China’s Long March 5B rocket debris crashes into Indian Ocean, state television reports

The Long March 5B, carrying a module for a Chinese space station, launched in April.(
AP: Xinhua/Ju Zenhua)
Remnants of China’s biggest rocket have crashed into the Indian Ocean, with the bulk of its components destroyed upon re-entry into the Earth’s atmosphere, according to Chinese state media.
Key points:
- The debris landed at coordinates near the Maldives, according to state media
- The Long March 5B — comprising one core stage and four boosters — lifted off from China’s Hainan island on April 29
- It is one of the largest pieces of space debris to return to Earth, with experts estimating its dry mass to be around 18 to 22 tonnes
Parts of the Long March 5B rocket re-entered the atmosphere and landed at a location with the coordinates longitude 72.47 degrees east and latitude 2.65 degrees north, Chinese state media cited the China Manned Space Engineering Office as saying.

**Input data**

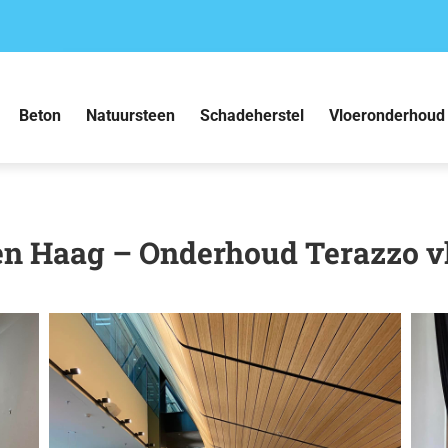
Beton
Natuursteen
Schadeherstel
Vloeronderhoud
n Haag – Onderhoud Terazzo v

**Your tasks**
1/ Write down every line of the records word for word, omitting the picture.
2/ Write the next part of the article on the Long March 5B rocket debris, starting right after its last sentence.
The text and the records come from unrelated sources.

**Expected outputs**
1/
Beton
Natuursteen
Schadeherstel
Vloeronderhoud
n Haag – Onderhoud Terazzo v

2/
The coordinates put the point of impact in the ocean, west of the Maldives archipelago.
Most of the debris was burnt up in the atmosphere, it said.
Debris from the Long March 5B has had some people looking warily skyward since shortly after it blasted off from China’s Hainan island on April 29.
The Long March launch last week was the second deployment of the 5B variant since its maiden flight in May 2020. Last year, pieces from the first Long March 5B fell on Ivory Coast, damaging several buildings. No injuries were reported.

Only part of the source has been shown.